Generally, affirmative action makes sense because of the strong correlations seen between income and race in studies. According to the 2009 United States census, the most common income bracket for families who solely identified as black was $10,000 or less per year. An individual census unit was equal to 1,000 individual families, a whopping 1,062 units of black families were in this bracket compared to 4,068 units of white families.
At first glance, it appears more white families are in this bracket, but the census notes total family units – there were 64,145 units of white families compared to only 9,367 units of black families. Over 11 percent of black families were in the lowest income bracket compared to only 6 percent of white families, proving there are more impoverished minority families than white families. Numbers of Hispanic families also reflect this pattern, although the disparity between white and black is the largest.
Accepting this fact, it is clear why some employers and schools have affirmative action plans in place. Because more minorities tend to be poorer, offering a chance to succeed despite background allows more equality.

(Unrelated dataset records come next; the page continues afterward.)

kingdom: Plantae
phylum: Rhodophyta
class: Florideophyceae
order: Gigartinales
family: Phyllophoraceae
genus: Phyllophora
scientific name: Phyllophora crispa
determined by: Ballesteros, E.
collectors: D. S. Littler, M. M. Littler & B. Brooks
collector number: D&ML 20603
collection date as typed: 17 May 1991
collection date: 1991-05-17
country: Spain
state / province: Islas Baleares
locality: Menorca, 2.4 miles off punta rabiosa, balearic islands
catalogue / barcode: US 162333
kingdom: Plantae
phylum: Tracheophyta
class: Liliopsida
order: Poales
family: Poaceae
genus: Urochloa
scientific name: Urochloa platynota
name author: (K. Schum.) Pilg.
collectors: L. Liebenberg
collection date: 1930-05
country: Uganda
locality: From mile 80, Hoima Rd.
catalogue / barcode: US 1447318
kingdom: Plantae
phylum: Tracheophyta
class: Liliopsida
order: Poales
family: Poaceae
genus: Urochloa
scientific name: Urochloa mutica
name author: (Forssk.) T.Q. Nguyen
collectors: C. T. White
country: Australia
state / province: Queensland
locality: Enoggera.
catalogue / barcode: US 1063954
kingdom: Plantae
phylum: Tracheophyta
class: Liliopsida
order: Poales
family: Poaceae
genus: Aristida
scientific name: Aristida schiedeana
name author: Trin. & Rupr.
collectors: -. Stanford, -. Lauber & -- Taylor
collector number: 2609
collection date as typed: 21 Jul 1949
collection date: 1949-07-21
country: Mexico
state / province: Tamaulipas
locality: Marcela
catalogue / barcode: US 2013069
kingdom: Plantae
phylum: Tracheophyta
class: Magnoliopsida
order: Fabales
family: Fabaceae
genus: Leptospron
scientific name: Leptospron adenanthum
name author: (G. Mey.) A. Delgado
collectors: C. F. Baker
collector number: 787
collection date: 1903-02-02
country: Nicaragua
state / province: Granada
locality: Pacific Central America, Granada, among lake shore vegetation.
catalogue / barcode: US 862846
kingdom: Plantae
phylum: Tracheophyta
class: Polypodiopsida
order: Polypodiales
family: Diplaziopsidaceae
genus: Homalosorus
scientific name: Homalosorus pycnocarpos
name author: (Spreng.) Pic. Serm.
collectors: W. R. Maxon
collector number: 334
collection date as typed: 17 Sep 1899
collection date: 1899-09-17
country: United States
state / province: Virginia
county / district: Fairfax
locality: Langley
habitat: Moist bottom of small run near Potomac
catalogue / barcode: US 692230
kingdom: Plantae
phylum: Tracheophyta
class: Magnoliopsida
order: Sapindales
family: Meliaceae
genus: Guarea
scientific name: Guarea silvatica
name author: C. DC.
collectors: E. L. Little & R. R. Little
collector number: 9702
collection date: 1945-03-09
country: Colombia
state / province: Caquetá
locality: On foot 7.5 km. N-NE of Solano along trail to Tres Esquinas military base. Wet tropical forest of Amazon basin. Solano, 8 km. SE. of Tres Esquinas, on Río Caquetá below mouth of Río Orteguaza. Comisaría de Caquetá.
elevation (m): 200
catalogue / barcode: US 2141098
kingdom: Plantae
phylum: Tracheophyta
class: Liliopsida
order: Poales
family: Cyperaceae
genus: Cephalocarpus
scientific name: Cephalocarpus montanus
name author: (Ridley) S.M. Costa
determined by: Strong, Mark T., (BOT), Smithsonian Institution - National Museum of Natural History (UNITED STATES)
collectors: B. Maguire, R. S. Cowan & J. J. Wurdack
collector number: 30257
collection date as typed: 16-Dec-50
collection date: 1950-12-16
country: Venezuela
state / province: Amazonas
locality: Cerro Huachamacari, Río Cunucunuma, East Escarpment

Those opposing affirmative action see it as solely a race issue, completely disregarding the financial aspect tied to race in this country.
However, in the case of UT, affirmative action does not address the disparity between white and minority income brackets. Instead, the university made it possible to choose affluent minorities instead of middle or low-income white and minority students. UT noted this was an effort to increase diversity, but one wonders if race equals diversity, why does the school prefer minority students who come from affluent backgrounds?
Aligning with the original intentions of affirmative action, admitting students based partially on race should only be due to attempting to combat underprivileged backgrounds. Race itself should not be a factor, and only exists as a factor due to the tendency for minority students to come from lower-income brackets.
The university already follows the top 10 percent law from Texas legislation, meaning that all top graduates from any Texas high school must be admitted. However, the brief revealed the school’s affirmative action plan has the school choosing affluent minorities that did not graduate at the top of the class.
According to Savage’s article, Justice Anthony M. Kennedy said, “You are saying what counts is race above all else.” This sentiment is clear when UT chooses minority students that are neither underprivileged nor outstanding students. If the school wants to promote diversity, it makes sense to admit more out-of-state or international students.
This case perpetuates the misconception that affirmative action is giving an undue handout to students because of race. If income and GPA are disregarded, there is no reason to select a student based on race. This only makes it more difficult for efforts to level the playing field between the historically lower incomes of minorities and the higher incomes of whites.